Trugbilder treten auch auf, wenn jemand einige Nächte hintereinander am Träumen gehindert wurde. Barbiturate, die Ärzte früher oft zur Beruhigung als "Schlafmittel" verschrieben, wie auch Alkohol unterdrücken den Traumschlaf. Beides kann nach einiger Zeit imaginäre Bilder hervorrufen. So versuchte eine barbituratabhängige Frau aus einem imaginären Glas zu trinken und nicht existente Objekte aufzuheben. Sie glaubte, auf dem Baum vor dem Fenster Menschen zu erblicken. Auch Narkoleptiker, die ein völlig gestörtes Schlafverhalten aufweisen, kennen äußerst lebhafte, wie wirklich empfundene Halluzinationen. Beim Suchtentzug kann dergleichen ebenfalls vorkommen. Und selbst robuste Menschen halluzinieren, nachdem sie mehrere Nächte nicht geschlafen haben.

https://www.spektrum.de/magazin/wenn-das-gehirn-aus-der-balance-geraet-halluzinatione n/827029

Schlaf ist nicht gleich Schlaf. Je nachdem wie lange wir schlafen, durchläuft unser Körper mehrmals pro Nacht verschiedene Schlafphasen. Diese lassen sich grob in zwei Grundformen des Schlafes einteilen: dem sogenannten REM-Schlaf (Rapid-Eye-Movement) und den Non-REM-Schlaf, die sich wiederum in Leichtschlaf und Tiefschlaf unterteilen.
Man unterscheidet zwischen fünf Schlafphasen:
1. Phase: Einschlafphase, Non-REM-Schlafphase
2. Phase: Leichtschlafphase, Non-REM-Schlafphase
3. und 4. Phase: Tiefschlafphasen, Non-REM-Schlafphase
5. Phase: Traum- bzw. REM-Schlafphase

https://gesundheitstrends.netdoktor.at/a/schlaf-und-psyche/schlafphasen-wann-und-wie- wir-traeumen-4966


Wie beeinflussen sie den Schlaf?

Die auch bei einigen Antipsychotika anzutreffende anticholinerge Wirkung führt wiederum zu einer Unterdrückung des Rapid Eye Movement (REM)-Schlafes.

https://www.allgemeinarzt-online.de/atemwege/a/wie-beeinflussen-sie-den-schlaf-171122 3

Ich hab schon lange den Eindruck das die Halluzinationen die ich habe von den Tabletten kommen und ich träumte auch nicht.

Seit kurzer Zeit Träume ich wieder jede Nacht und die Halluzinationen lassen auch nach, vielleicht verschwinden die ja noch ganz wenn dieser Zustand anhält.
Autor Osiris
registriert
#15 | Gesendet: 16 Apr 2018 09:42
Berichten Patienten wie Peter N. über solche eingebildeten Wahrnehmungen, so tippen selbst Ärzte und Psychologen allzuleicht auf bestimmte Formen des Verrücktseins, vor allem auf Schizophrenie. Doch diese Diagnose wird oft vorschnell gestellt.
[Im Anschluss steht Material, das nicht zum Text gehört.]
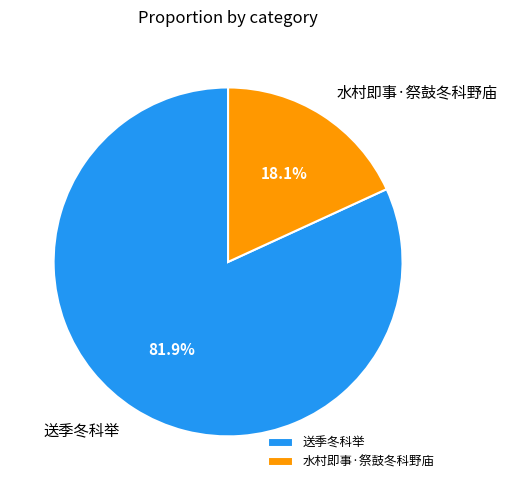

Rank the categories by value from lowest to highest.

水村即事·祭鼓冬科野庙, 送季冬科举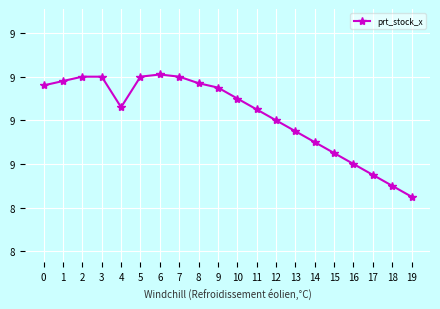

Does the chart have visible grid lines?

Yes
Denn das Gehirn erzeugt Trugbilder oder -töne unter den verschiedensten Umständen – bei Migräne, Epilepsie, Alzheimer und anderen degenerativen Gehirnerkrankungen, unter Drogen, bei Medikamentenmissbrauch sowie nach Hirnverletzungen. Irreale Visionen von Licht und Schatten kann schon jeder gesunde Mensch bei sich hervorrufen, indem er einige Minuten auf einen festen Punkt starrt. Und einsame Höhlen- oder Polarforscher halluzinieren nach einiger Zeit Personen und Stimmen.

https://www.spektrum.de/magazin/wenn-das-gehirn-aus-der-balance-geraet-halluzinatione n/827029

Z.B. Tulpe123 hatte einen Schlaganfall, Entzündungen und Läsionen im Gehirn trotzdem bekommt die die Diagnose Schizophrenie. Was gar nicht stimmt.